Application-Level Strategies for Cassandra High Availability
Lastly, taking some precautions at the application level can be effective in reducing Cassandra issues.
Optimize Your Cassandra Driver Configuration
Cassandra drivers have features to make your cluster much more resilient if you take the time to configure them for your requirements. A few examples: drivers can route queries away from slow nodes, or implement automatic fall back to lower consistency levels as needed to avert issues.

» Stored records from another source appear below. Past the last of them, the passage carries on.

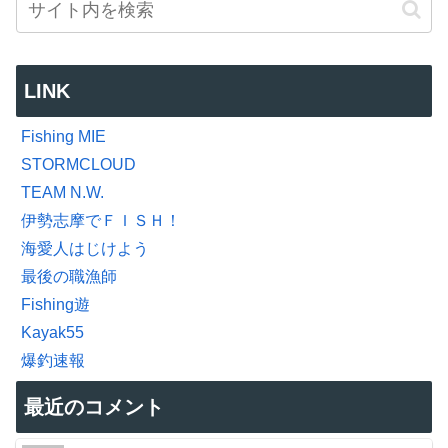
LINK
Fishing MIE
STORMCLOUD
TEAM N.W.
伊勢志摩でＦＩＳＨ！
海愛人はじけよう
最後の職漁師
Fishing遊
Kayak55
爆釣速報
最近のコメント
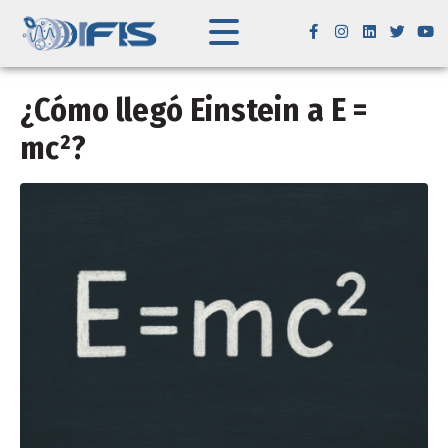
¿Cómo llegó Einstein a E =
mc²?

Set Up Retry Strategies That Know When to Quit
Persistence is a virtue, and it’s often beneficial for applications to retry failed queries. However, without a strategy to terminate queries as necessary, their never-ending efforts will drag the cluster toward failure. As queries timeout from a build up of tombstones or other issues, retries continue adding load to the cluster. When that load builds to where several queries are failing, application retries multiply that load, until a catastrophic failure occurs.
Use Multiple Clusters
Following every best practice mentioned here will significantly reduce the risk of downtime to your Cassandra cluster, but some threats will always remain. The solution to dealing with this remaining risk is to utilize multiple clusters. Building redundant clusters across separate data centers means that a single action cannot take down the entire global Cassandra deployment. It might also be an option to split clusters by application function; for example, using one cluster solely to take in data and another to store it and perform analytics. In this use case, a failure of one cluster will still leave a partially functioning application, making a complete Cassandra failure and application outage extremely unlikely.
Ben Slater is Chief Product Officer at Instaclustr, a provider of enterprise-grade, hosted and fully managed Apache Cassandra open source data infrastructure in the cloud.